■ What to produce ■
Your answer must be every line of the data below that holds the string "elbow", copied exactly.

★ ★ ★ ★ ★ ★ ★

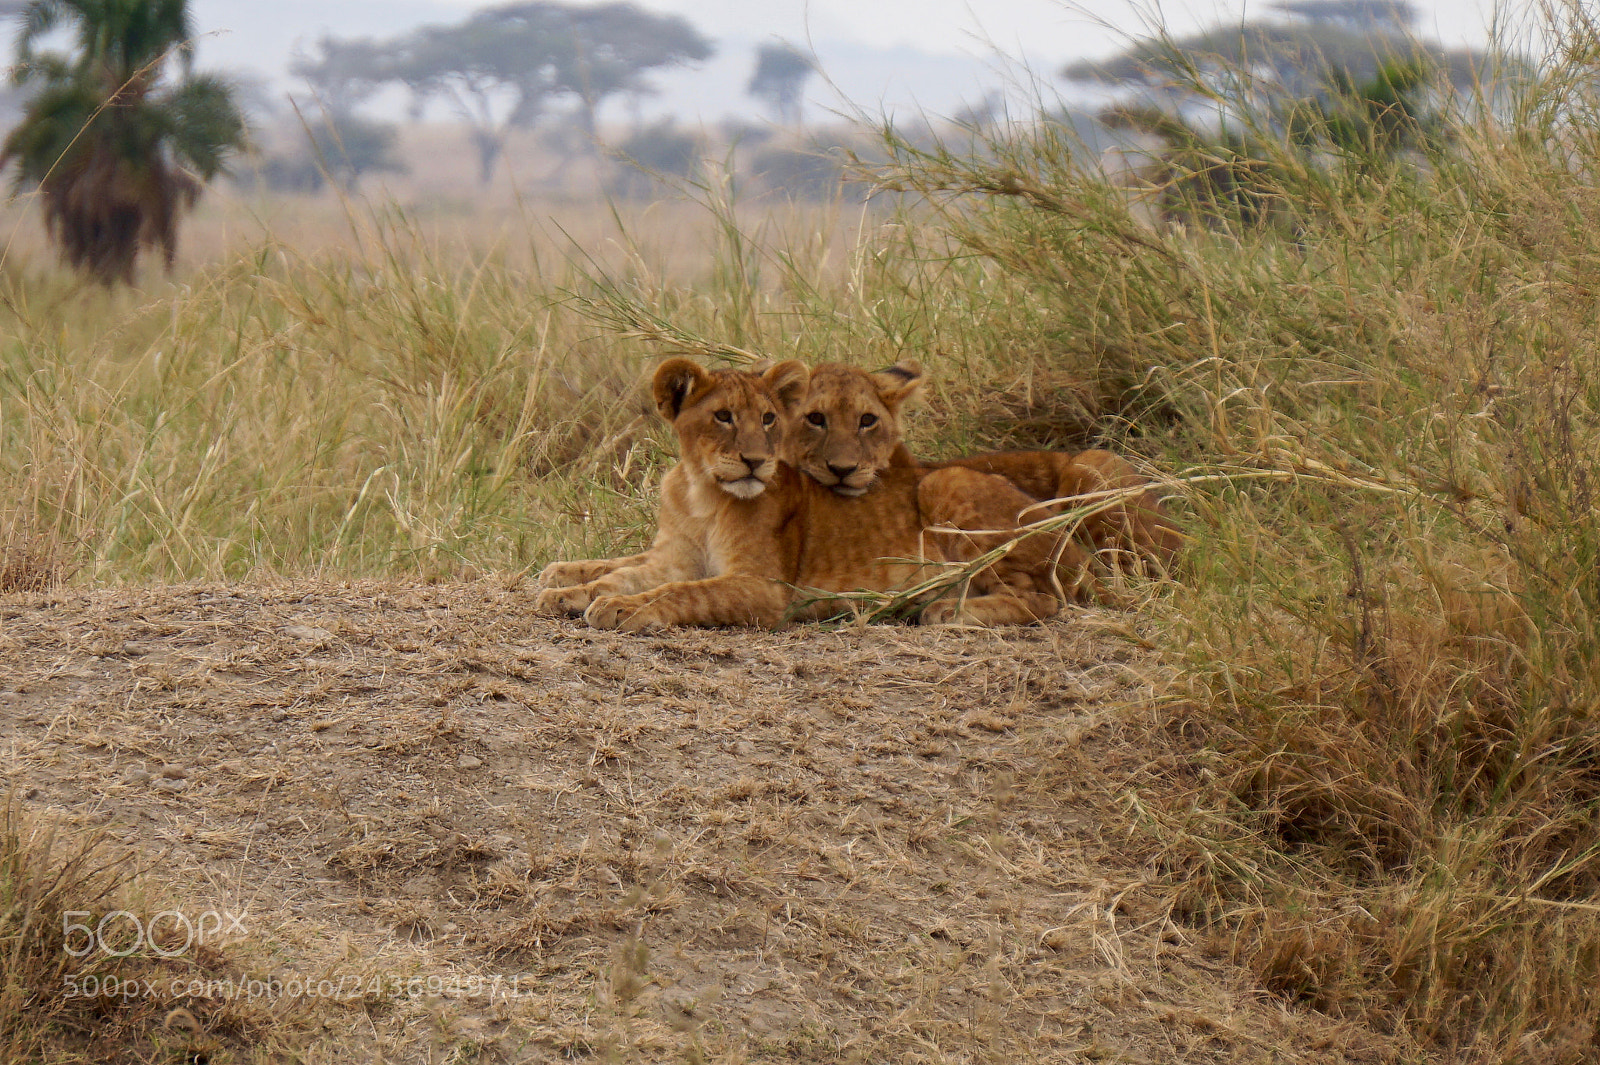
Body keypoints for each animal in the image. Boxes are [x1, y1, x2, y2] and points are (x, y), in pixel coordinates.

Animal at [535, 358, 1072, 631]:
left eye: (769, 418)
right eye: (723, 417)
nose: (755, 460)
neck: (700, 492)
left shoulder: (767, 589)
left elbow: (687, 592)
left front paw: (627, 609)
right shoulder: (673, 558)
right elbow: (622, 573)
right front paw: (569, 592)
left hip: (947, 484)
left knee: (1044, 599)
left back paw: (946, 609)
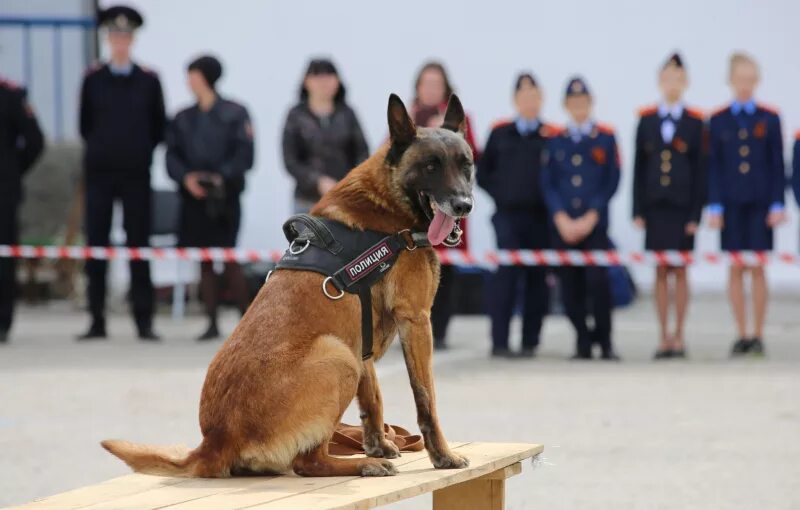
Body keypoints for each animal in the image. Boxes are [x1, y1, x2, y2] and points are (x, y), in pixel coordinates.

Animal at [100, 92, 476, 478]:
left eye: (466, 165)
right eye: (431, 166)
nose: (464, 205)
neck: (389, 202)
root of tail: (216, 441)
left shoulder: (362, 337)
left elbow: (373, 397)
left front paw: (378, 443)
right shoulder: (416, 321)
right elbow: (426, 397)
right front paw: (441, 455)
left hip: (346, 350)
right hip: (338, 355)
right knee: (308, 462)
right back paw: (363, 465)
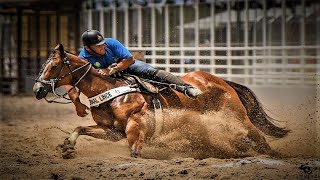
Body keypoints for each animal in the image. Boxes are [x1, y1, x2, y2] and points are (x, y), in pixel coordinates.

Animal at [33, 44, 290, 159]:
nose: (37, 89)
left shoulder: (135, 127)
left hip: (238, 117)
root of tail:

★ ★ ★ ★ ★ ★ ★

■ Reply ■
left elbow: (687, 592)
right elbow: (622, 573)
left elbow: (373, 397)
right elbow: (426, 397)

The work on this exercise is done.